Certaldo non dimentica: al via le celebrazioni per l’82° anniversario dell’Eccidio di Rigosecco

La memoria storica di Certaldo torna ai tragici eventi del gennaio 1944. L’Amministrazione Comunale, in collaborazione con l’ANPI, si appresta a commemorare l'82° anniversario dell’Eccidio di Rigosecco e il terribile bombardamento che colpì il cuore del paese durante la Seconda Guerra Mondiale.

Le celebrazioni, previste per il 15 e 16 gennaio 2026, intendono onorare il sacrificio dei partigiani caduti per la libertà e ricordare le oltre cento vittime civili che persero la vita sotto le bombe.

Il programma di giovedì 15 gennaio: Omaggio a Rigosecco
La prima giornata di commemorazioni si svolgerà nel luogo simbolo della Resistenza locale. Alle ore 10:45, una delegazione del Comune di Certaldo si unirà ai rappresentanti dei Comuni senesi, ai partigiani e agli studenti delle scuole a Rigosecco (Montalcino).

In questo luogo, dove avvenne lo scontro con i fascisti repubblichini, verranno ricordati: Marsili Luigi (Prudore) e Panti Luciano.

 

Il programma di venerdì 16 gennaio: Certaldo ricorda le sue vittime
Le celebrazioni proseguiranno il giorno seguente direttamente nel territorio di Certaldo, con due momenti di profonda riflessione:

Ore 10:00 – Casa di Riposo “E. Giglioli”: Verrà deposta una corona d’alloro per ricordare la tragedia del 15 gennaio 1944, quando i bombardamenti distrussero la struttura causando la morte della Superiora e di numerosi ospiti.

Ore 11:00 – Cimitero Comunale: L’Amministrazione e l’ANPI deporranno corone d'alloro sulle tombe dei partigiani.
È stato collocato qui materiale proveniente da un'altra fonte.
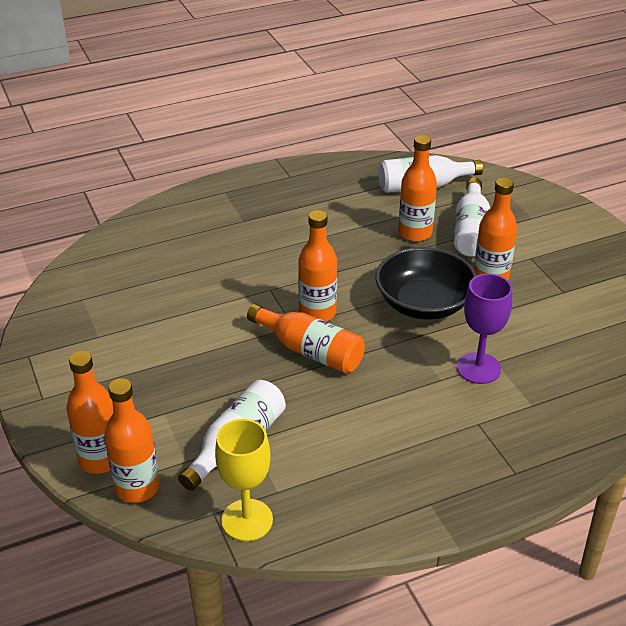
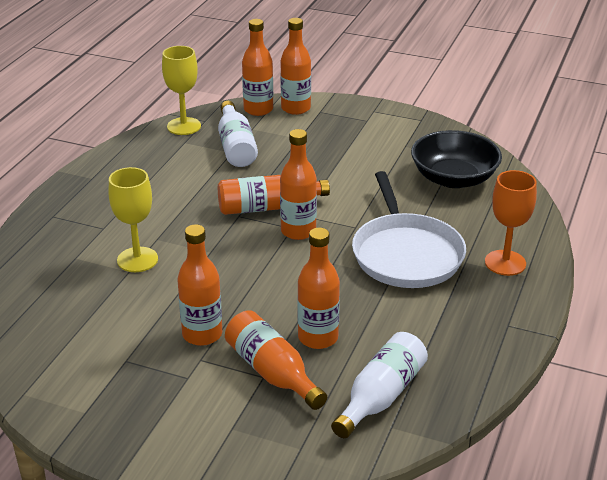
camera: 135 degrees right, 5 degrees down
(221, 205) = (505, 263): none -> orange goblet
(271, 248) = (406, 254): none -> white pan
(424, 303) = (231, 281): black bowl -> black bowl (453, 178)
(471, 231) = (272, 372): white bottle -> orange bottle
(478, 368) = (137, 260): purple goblet -> yellow goblet

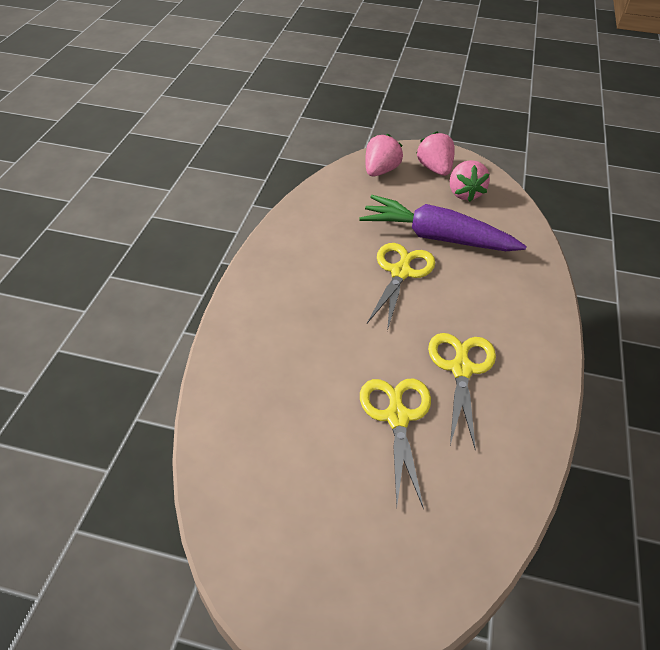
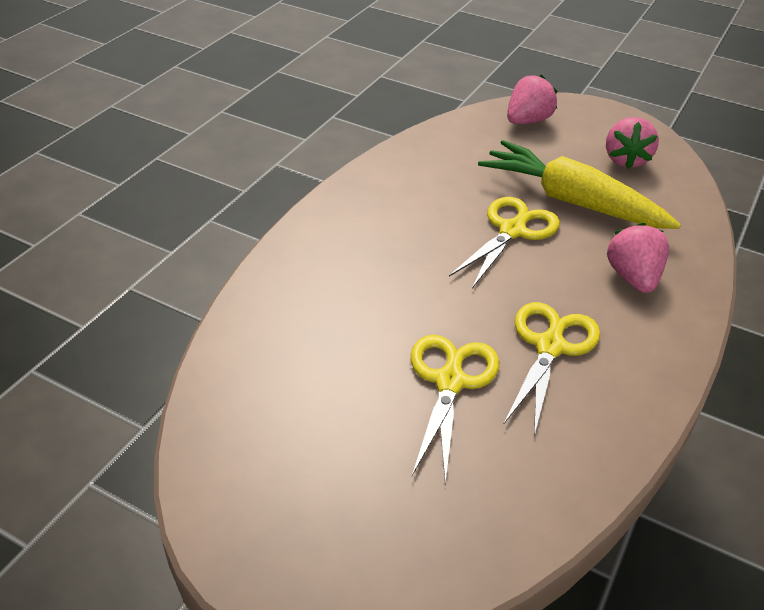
camera: 15 degrees right, 5 degrees down
(435, 169) = (597, 128): pink strawberry -> pink strawberry (633, 277)
(436, 237) = (571, 201): purple carrot -> yellow carrot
Un omaggio particolare sarà rivolto a Dino Bellucci, trucidato a Genova il 14 gennaio 1944, e a Luigi Marsili, caduto a Rigosecco.

Un monito per il futuro
"La memoria certaldese ritorna in questi giorni al terribile bombardamento del 15 gennaio 1944", si legge nella nota ufficiale firmata dal Sindaco Giovanni Campatelli e dalla Presidente dell'ANPI locale, Caterina Masini. Quell'attacco causò oltre 100 morti, numerosi feriti e la distruzione di quasi tutto il capoluogo.

Ricordare oggi significa non solo onorare chi ha pagato con la vita, ma anche trasmettere alle nuove generazioni i valori della pace e della democrazia, affinché simili tragedie non si ripetano mai più.